* _TASK DESCRIPTION_
Exclude the pictures, then copy word for word the lines running from the beginning of the records through the line with "Jovem morre após".

* _DATASET RECORDS_
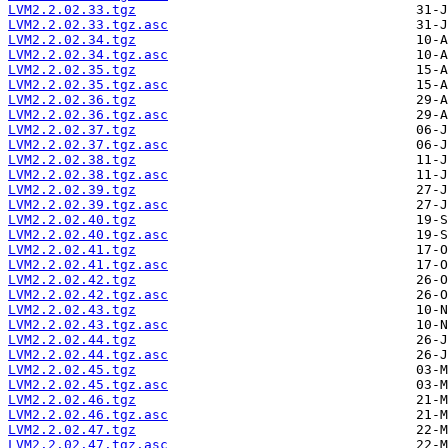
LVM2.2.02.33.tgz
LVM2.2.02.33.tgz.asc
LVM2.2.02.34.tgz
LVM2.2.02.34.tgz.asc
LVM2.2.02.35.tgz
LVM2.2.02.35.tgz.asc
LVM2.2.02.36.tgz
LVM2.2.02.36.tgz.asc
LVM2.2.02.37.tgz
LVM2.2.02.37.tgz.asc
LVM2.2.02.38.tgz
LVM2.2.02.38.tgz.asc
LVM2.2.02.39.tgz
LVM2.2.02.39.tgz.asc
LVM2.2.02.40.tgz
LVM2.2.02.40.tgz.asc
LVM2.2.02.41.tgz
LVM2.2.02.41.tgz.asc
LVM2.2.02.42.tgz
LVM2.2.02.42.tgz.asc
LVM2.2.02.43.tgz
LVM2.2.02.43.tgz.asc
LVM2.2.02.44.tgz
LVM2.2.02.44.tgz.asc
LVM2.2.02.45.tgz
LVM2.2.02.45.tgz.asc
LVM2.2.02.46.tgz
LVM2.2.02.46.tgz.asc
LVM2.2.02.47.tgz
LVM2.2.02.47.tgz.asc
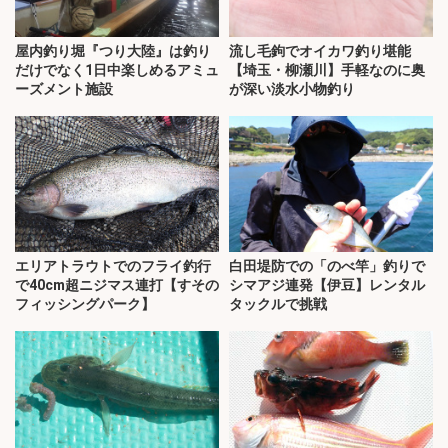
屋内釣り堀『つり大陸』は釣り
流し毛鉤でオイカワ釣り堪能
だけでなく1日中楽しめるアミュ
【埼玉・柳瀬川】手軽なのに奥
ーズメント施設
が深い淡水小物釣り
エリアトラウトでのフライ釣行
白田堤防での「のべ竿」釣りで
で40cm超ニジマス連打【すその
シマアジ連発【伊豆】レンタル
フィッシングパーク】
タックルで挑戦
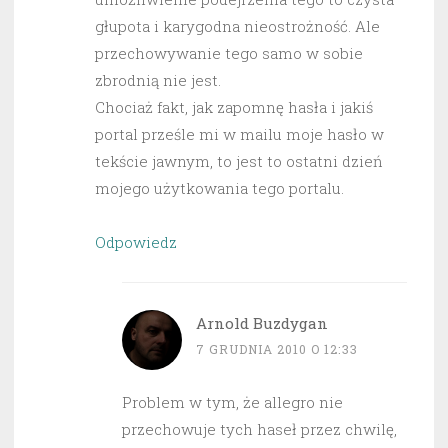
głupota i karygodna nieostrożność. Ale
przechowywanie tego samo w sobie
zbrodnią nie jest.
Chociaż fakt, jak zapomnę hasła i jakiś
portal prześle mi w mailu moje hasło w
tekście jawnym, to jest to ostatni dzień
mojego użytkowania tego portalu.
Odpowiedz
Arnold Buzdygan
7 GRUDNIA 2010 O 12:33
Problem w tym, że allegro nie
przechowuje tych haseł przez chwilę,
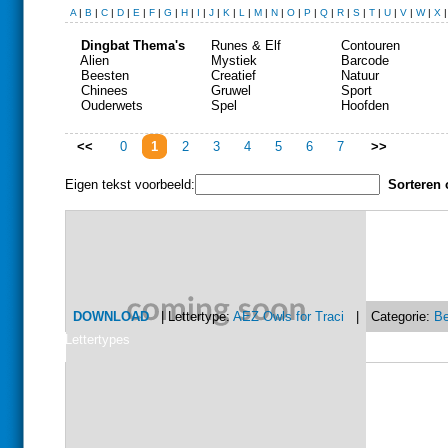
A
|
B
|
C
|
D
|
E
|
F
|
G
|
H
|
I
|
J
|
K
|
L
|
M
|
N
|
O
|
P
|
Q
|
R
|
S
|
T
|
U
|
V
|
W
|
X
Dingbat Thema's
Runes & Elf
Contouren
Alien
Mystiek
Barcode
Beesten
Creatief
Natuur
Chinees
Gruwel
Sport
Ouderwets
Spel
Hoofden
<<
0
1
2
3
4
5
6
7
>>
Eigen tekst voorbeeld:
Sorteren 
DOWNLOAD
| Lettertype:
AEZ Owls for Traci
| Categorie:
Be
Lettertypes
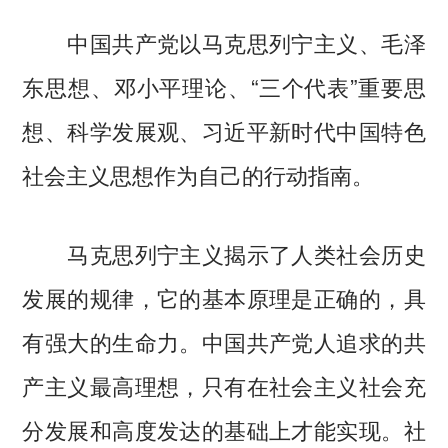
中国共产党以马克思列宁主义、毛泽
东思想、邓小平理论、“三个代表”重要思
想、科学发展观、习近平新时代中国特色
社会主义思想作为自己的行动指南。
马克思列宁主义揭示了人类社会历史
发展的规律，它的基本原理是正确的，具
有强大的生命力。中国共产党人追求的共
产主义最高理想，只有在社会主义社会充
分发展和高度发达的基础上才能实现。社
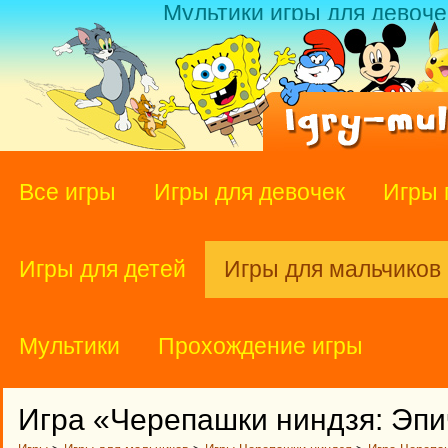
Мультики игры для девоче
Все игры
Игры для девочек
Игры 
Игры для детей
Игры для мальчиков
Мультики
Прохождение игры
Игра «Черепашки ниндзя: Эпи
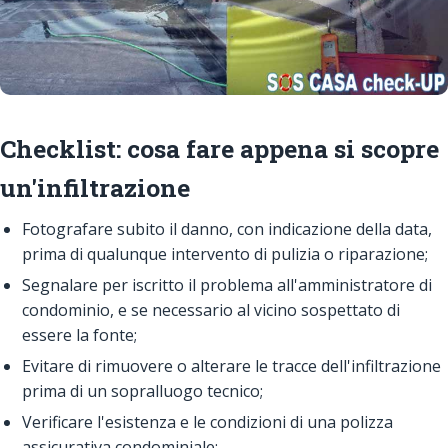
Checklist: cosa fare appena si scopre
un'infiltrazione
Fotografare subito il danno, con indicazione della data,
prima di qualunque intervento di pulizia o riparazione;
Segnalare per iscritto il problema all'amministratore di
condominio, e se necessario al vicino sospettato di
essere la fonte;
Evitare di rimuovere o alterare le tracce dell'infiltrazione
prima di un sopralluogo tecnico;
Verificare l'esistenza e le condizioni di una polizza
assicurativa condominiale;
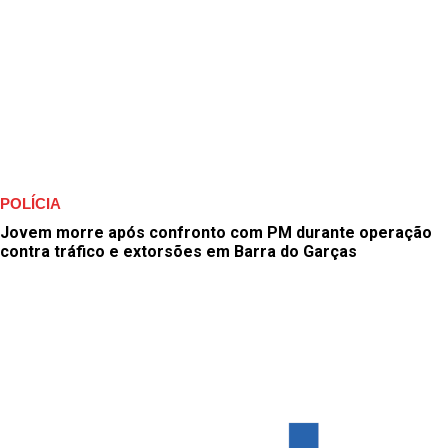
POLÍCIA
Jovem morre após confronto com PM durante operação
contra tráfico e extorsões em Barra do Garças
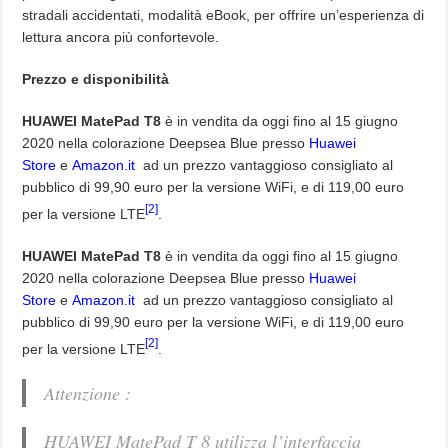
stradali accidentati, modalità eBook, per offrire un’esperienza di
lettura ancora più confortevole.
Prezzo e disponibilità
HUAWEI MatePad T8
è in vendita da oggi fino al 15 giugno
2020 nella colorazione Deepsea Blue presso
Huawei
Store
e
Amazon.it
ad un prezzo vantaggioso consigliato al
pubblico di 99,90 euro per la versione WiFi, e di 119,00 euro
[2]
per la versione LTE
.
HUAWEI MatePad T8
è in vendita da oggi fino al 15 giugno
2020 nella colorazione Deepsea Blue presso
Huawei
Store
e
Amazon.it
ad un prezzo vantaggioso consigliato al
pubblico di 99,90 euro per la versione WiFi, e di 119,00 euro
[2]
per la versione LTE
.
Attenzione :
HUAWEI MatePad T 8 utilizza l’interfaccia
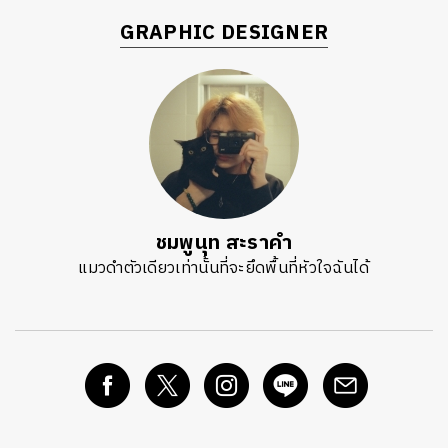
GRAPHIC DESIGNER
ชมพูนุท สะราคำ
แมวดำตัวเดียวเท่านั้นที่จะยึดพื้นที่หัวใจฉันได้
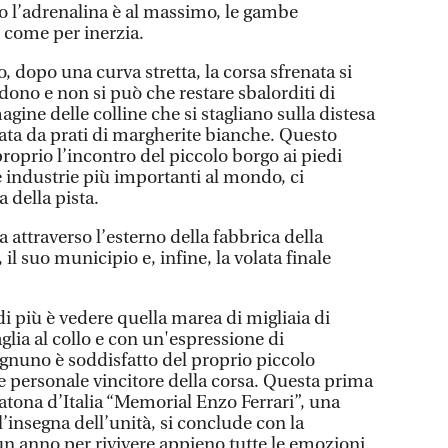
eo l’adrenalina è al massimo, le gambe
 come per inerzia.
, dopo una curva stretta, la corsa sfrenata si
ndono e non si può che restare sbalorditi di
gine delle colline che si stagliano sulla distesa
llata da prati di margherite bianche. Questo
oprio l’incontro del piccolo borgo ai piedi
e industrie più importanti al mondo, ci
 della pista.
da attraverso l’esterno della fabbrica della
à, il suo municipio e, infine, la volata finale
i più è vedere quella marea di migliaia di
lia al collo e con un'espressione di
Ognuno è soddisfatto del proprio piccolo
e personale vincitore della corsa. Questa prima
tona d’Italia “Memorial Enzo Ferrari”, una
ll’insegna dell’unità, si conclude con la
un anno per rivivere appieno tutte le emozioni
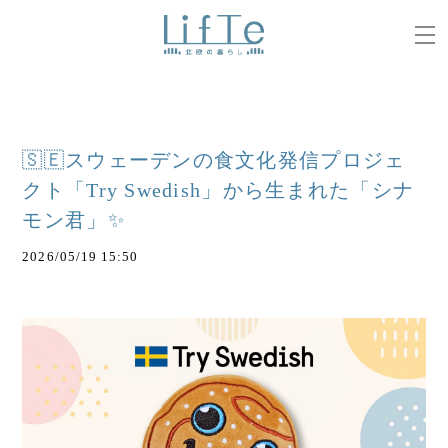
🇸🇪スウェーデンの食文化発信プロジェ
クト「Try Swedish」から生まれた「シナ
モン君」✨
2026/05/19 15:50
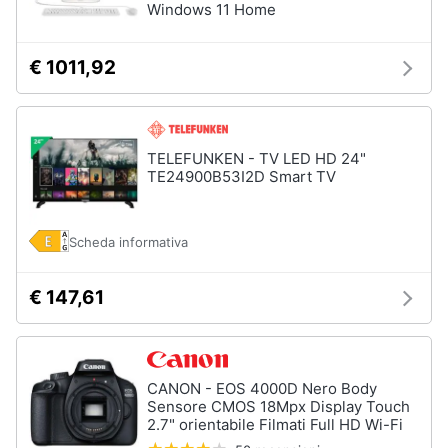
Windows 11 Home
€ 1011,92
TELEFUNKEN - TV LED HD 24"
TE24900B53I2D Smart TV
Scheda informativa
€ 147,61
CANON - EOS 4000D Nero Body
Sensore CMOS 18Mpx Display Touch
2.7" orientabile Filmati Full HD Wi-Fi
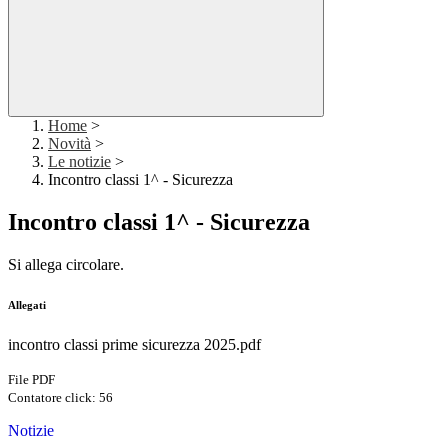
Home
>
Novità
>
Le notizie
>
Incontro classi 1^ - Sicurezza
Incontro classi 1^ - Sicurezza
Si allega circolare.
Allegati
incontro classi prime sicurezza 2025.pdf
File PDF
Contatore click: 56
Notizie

* _THE ANSWER_
LVM2.2.02.33.tgz
LVM2.2.02.33.tgz.asc
LVM2.2.02.34.tgz
LVM2.2.02.34.tgz.asc
LVM2.2.02.35.tgz
LVM2.2.02.35.tgz.asc
LVM2.2.02.36.tgz
LVM2.2.02.36.tgz.asc
LVM2.2.02.37.tgz
LVM2.2.02.37.tgz.asc
LVM2.2.02.38.tgz
LVM2.2.02.38.tgz.asc
LVM2.2.02.39.tgz
LVM2.2.02.39.tgz.asc
LVM2.2.02.40.tgz
LVM2.2.02.40.tgz.asc
LVM2.2.02.41.tgz
LVM2.2.02.41.tgz.asc
LVM2.2.02.42.tgz
LVM2.2.02.42.tgz.asc
LVM2.2.02.43.tgz
LVM2.2.02.43.tgz.asc
LVM2.2.02.44.tgz
LVM2.2.02.44.tgz.asc
LVM2.2.02.45.tgz
LVM2.2.02.45.tgz.asc
LVM2.2.02.46.tgz
LVM2.2.02.46.tgz.asc
LVM2.2.02.47.tgz
LVM2.2.02.47.tgz.asc
屋内釣り堀『つり大陸』は釣り
流し毛鉤でオイカワ釣り堪能
だけでなく1日中楽しめるアミュ
【埼玉・柳瀬川】手軽なのに奥
ーズメント施設
が深い淡水小物釣り
エリアトラウトでのフライ釣行
白田堤防での「のべ竿」釣りで
で40cm超ニジマス連打【すその
シマアジ連発【伊豆】レンタル
フィッシングパーク】
タックルで挑戦
głupota i karygodna nieostrożność. Ale
przechowywanie tego samo w sobie
zbrodnią nie jest.
Chociaż fakt, jak zapomnę hasła i jakiś
portal prześle mi w mailu moje hasło w
tekście jawnym, to jest to ostatni dzień
mojego użytkowania tego portalu.
Odpowiedz
Arnold Buzdygan
7 GRUDNIA 2010 O 12:33
Problem w tym, że allegro nie
przechowuje tych haseł przez chwilę,
A
|
B
|
C
|
D
|
E
|
F
|
G
|
H
|
I
|
J
|
K
|
L
|
M
|
N
|
O
|
P
|
Q
|
R
|
S
|
T
|
U
|
V
|
W
|
X
Dingbat Thema's
Runes & Elf
Contouren
Alien
Mystiek
Barcode
Beesten
Creatief
Natuur
Chinees
Gruwel
Sport
Ouderwets
Spel
Hoofden
<<
0
1
2
3
4
5
6
7
>>
Eigen tekst voorbeeld:
Sorteren 
DOWNLOAD
| Lettertype:
AEZ Owls for Traci
| Categorie:
Be
Lettertypes
中国共产党以马克思列宁主义、毛泽
东思想、邓小平理论、“三个代表”重要思
想、科学发展观、习近平新时代中国特色
社会主义思想作为自己的行动指南。
马克思列宁主义揭示了人类社会历史
发展的规律，它的基本原理是正确的，具
有强大的生命力。中国共产党人追求的共
产主义最高理想，只有在社会主义社会充
分发展和高度发达的基础上才能实现。社
Мультики игры для девоче
Все игры
Игры для девочек
Игры 
Игры для детей
Игры для мальчиков
Мультики
Прохождение игры
Игра «Черепашки ниндзя: Эпи
Checklist: cosa fare appena si scopre
un'infiltrazione
Fotografare subito il danno, con indicazione della data,
prima di qualunque intervento di pulizia o riparazione;
Segnalare per iscritto il problema all'amministratore di
condominio, e se necessario al vicino sospettato di
essere la fonte;
Evitare di rimuovere o alterare le tracce dell'infiltrazione
prima di un sopralluogo tecnico;
Verificare l'esistenza e le condizioni di una polizza
assicurativa condominiale;
POLÍCIA
Jovem morre após confronto com PM durante operação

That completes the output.